> _Exercise goal_
Please filter the entries for the word "This" and copy every line that has it.

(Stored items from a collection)
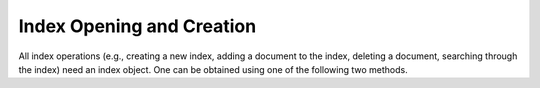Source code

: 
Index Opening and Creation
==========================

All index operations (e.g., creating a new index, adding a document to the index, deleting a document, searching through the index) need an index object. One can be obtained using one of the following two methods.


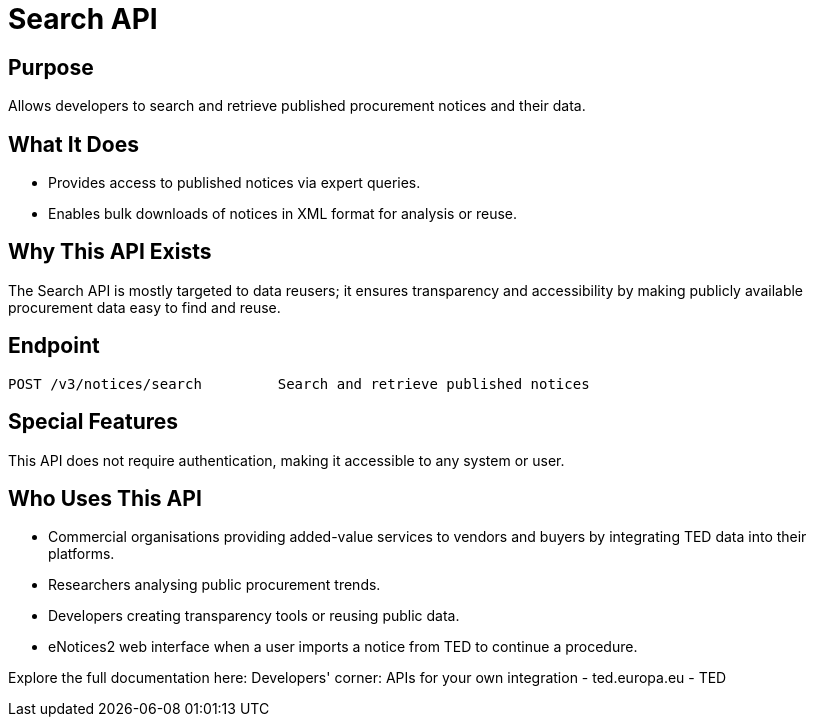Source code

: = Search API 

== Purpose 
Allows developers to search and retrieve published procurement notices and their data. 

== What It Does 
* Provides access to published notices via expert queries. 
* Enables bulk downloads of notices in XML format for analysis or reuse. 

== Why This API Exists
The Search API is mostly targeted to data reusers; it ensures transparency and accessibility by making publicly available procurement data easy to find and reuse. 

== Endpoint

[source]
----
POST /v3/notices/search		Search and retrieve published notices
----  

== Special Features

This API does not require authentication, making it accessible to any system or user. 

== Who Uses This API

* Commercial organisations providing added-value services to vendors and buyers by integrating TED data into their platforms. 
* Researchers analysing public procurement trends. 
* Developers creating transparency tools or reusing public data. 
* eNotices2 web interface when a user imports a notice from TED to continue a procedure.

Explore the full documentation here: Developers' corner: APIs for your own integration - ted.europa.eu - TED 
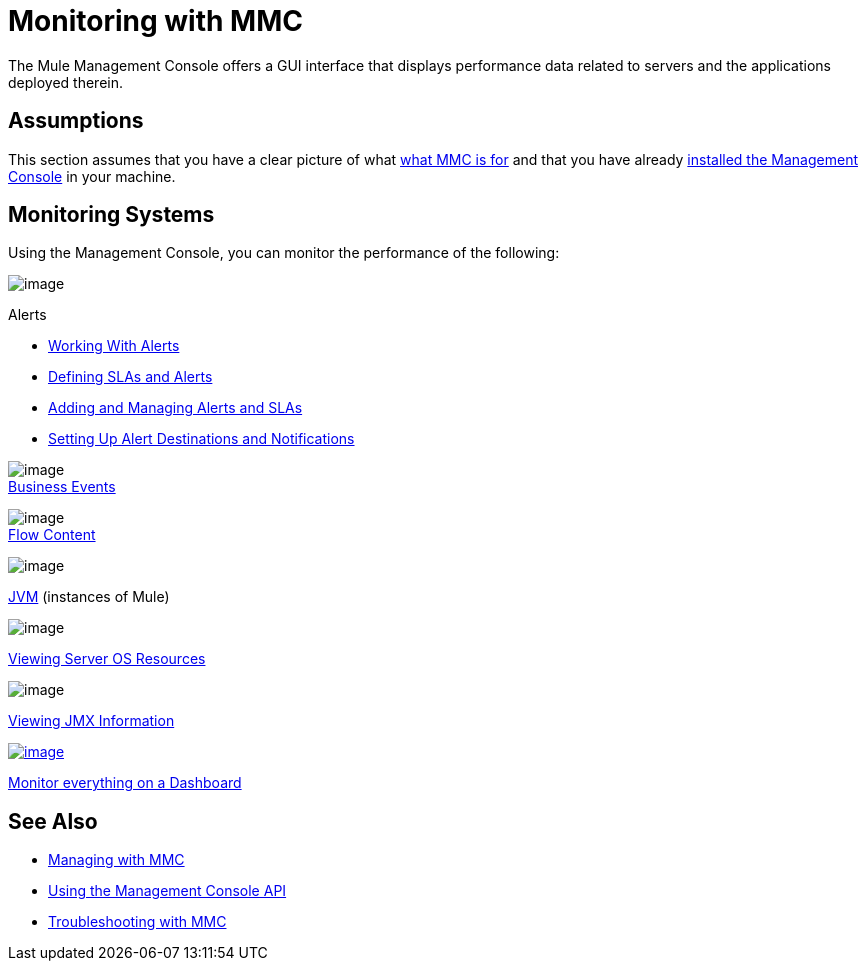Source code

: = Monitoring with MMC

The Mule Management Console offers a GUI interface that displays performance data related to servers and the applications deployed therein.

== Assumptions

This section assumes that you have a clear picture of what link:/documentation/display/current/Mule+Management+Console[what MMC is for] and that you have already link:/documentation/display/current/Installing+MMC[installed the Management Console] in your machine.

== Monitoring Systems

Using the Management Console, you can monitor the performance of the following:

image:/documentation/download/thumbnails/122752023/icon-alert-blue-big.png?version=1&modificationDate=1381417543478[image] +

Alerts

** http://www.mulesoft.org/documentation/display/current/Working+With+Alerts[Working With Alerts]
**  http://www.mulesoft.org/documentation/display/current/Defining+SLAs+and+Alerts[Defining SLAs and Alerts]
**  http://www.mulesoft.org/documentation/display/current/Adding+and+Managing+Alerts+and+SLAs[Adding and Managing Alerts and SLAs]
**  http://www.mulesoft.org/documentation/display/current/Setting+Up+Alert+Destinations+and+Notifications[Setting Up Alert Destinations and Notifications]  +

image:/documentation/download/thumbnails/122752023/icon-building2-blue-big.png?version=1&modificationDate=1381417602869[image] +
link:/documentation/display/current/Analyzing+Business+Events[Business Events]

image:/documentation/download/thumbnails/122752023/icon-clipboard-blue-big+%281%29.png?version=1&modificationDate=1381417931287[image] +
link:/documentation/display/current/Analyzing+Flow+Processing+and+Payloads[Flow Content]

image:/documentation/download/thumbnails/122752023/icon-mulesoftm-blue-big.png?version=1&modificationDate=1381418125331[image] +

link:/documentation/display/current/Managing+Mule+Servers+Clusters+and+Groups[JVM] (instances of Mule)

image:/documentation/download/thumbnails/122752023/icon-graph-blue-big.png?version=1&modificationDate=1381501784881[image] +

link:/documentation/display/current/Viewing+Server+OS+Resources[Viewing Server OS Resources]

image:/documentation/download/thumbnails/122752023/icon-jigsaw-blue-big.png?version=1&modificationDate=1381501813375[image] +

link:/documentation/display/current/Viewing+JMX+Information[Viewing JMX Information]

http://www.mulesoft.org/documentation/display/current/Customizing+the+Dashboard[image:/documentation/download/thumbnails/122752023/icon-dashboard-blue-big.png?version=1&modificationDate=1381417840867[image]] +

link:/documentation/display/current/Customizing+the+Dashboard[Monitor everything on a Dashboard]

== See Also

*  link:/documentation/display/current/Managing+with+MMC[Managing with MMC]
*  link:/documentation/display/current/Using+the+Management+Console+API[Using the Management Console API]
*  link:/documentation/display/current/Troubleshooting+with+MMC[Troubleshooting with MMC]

> _Expected answer_
== Why This API Exists
This API does not require authentication, making it accessible to any system or user. 
== Who Uses This API
This section assumes that you have a clear picture of what link:/documentation/display/current/Mule+Management+Console[what MMC is for] and that you have already link:/documentation/display/current/Installing+MMC[installed the Management Console] in your machine.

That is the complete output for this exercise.